In all subjects, a decrease in PBL phospho-p70S6K expression in response to a dose of sirolimus was observed at 48 hours as expected. However, at later time points in some subjects, PBL phospho-p70S6K expression increased above baseline, which was labeled a rebound effect. The mechanisms underlying this rebound are unclear since sirolimus dosing was continued as planned. Feedback loops clearly exist that can stimulate protein activation in response to mTOR inhibition and such a look has been described linking p70S6K inhibition with acivation of AKT through IRS1(31). Whether this was operational in subjects enrolled in this study and why this was not observed in all subjects needs further investigation. At this time, the impact of the rebound in phospho-p70S6K on efficacy and immune function is unclear.

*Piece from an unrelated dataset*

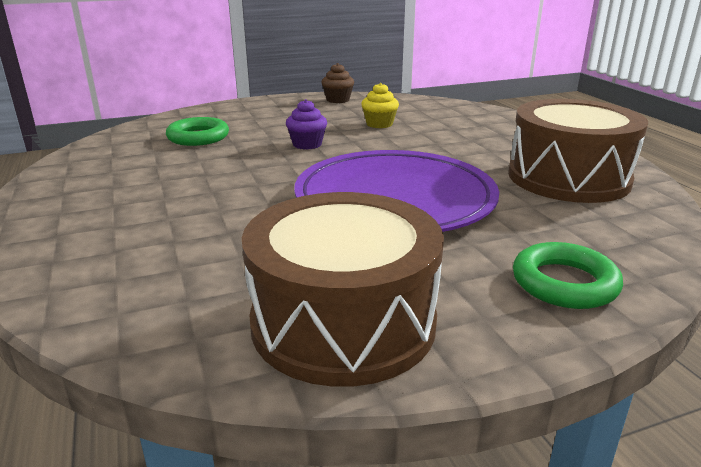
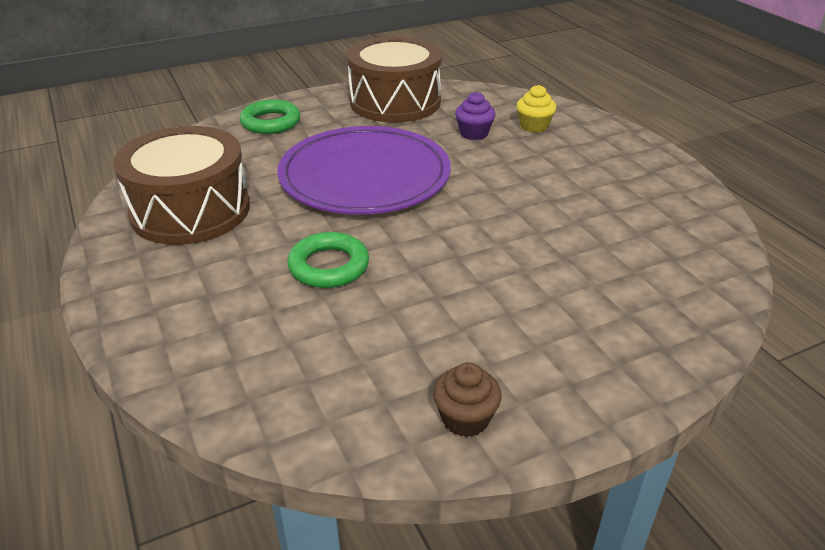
camera: 175 degrees right, 10 degrees up
green ring [166,117,229,146] -> green ring moved to [287,232,369,288]
purple cupcake [286,99,327,150] -> purple cupcake moved to [455,92,496,140]
yellow cupcake [361,83,399,128] -> yellow cupcake moved to [517,85,556,133]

This work and that of others (32–34) would suggest that the optimal biologic dose of mTOR inhibitors may be lower than those currently being administered. This study demonstrated target inhibition, albeit in peripheral blood, at an appreciably lower dose than the highest dose administered. In fact, lower doses of all the available mTOR inhibitors have not been fully explored for comparative effectiveness. Dose finding studies are not necessarily profitable for manufacturers, especially if the drug has been approved, priced, and lower doses prove to be equally active. However, the societal benefits with respect to quality of life and health care costs could be substantial. Zidovudine in the treatment of human immunodeficiency virus provides a poignant example of the benefits associated with examination of lower doses (35, 36).

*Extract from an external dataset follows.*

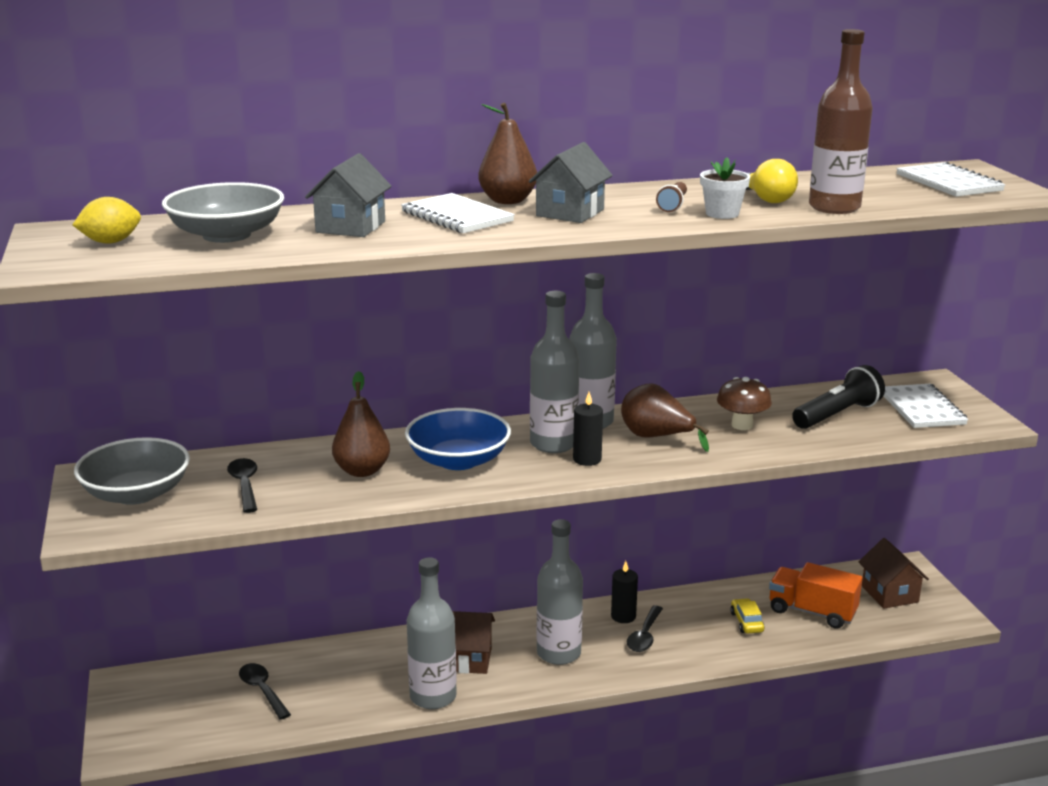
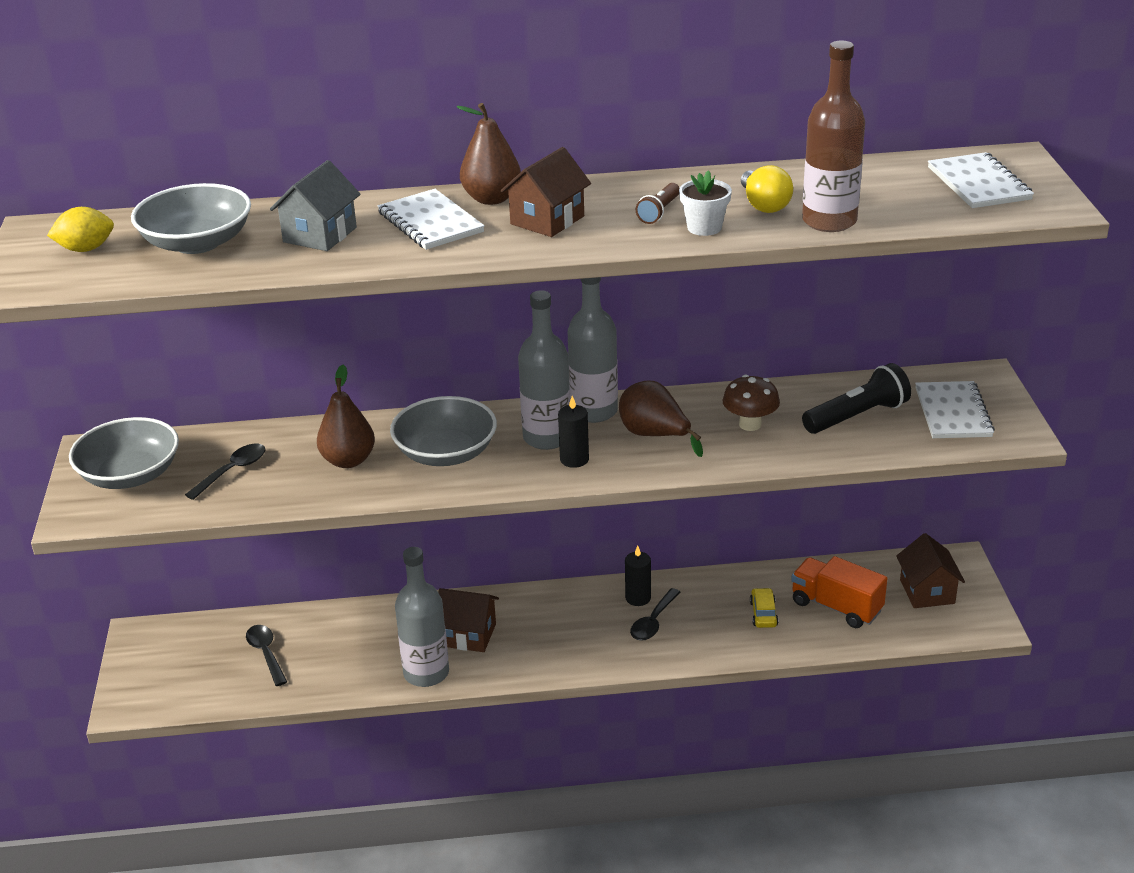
camera: 10 degrees right, 10 degrees up
black spoon [227,458,257,513] -> black spoon turned 45 degrees clockwise [185,444,266,500]
blue bowl [405,408,511,470] -> grey bowl [390,396,497,466]
grey house [529,142,613,223] -> brown house [501,147,591,237]
grey bottle [537,519,583,665] -> none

There are challenges to incorporating grapefruit juice, ketoconazole, or any inhibitor of drug metabolism into regular practice. For a non-drug product like grapefruit juice one has to assure consistent potency. Moreover, interactions with other concomitantly administered medications must be examined cautiously as well as adherence to regimens that would presumably incorporate at least two agents. In a clinical trial setting we were able to monitor and control these factors. However, there is now considerable evidence that sirolimus can be tolerably and feasibly administered to cancer patients(1–5, 20). There are ostensible and indubitable advantages to developing sirolimus over other mTOR inhibitors while this work describes strategies to improve bioavailability by combining sirolimus with CYP3A inhibitors. Funding for this development should be critically contemplated by governmental and public agencies, as well as potentially nonprofit biomedical companies (37).

Statement of Translational Relevance.

Sirolimus is the first mTOR inhibitor to be discovered and utilized pre-clinically in neoplastic disease. It is a commercially available agent with approval as prophylaxis against solid organ allograft rejection. These three simultaneously conducted phase I studies in advanced cancer patients utilized an adaptive escalation design to find the dose of oral, weekly sirolimus alone or in combination with either ketoconazole or grapefruit juice that achieves whole blood concentrations associated with activity of other mTOR inhibitors and inhibition of p70 S6 kinase. Weekly sirolimus was feasibly administered with a similar toxicity and pharmacokinetic profile compared to other mTOR inhibitors. Moreover, sirolimus whole blood concentrations are significantly modulated by ketoconazole and grapefruit juice. These studies provide dosing for future phase 2 and 3 studies of sirolimus in mTOR-responsive malignancies with the potential for significantly lower costs to society compared to sirolimus analogues.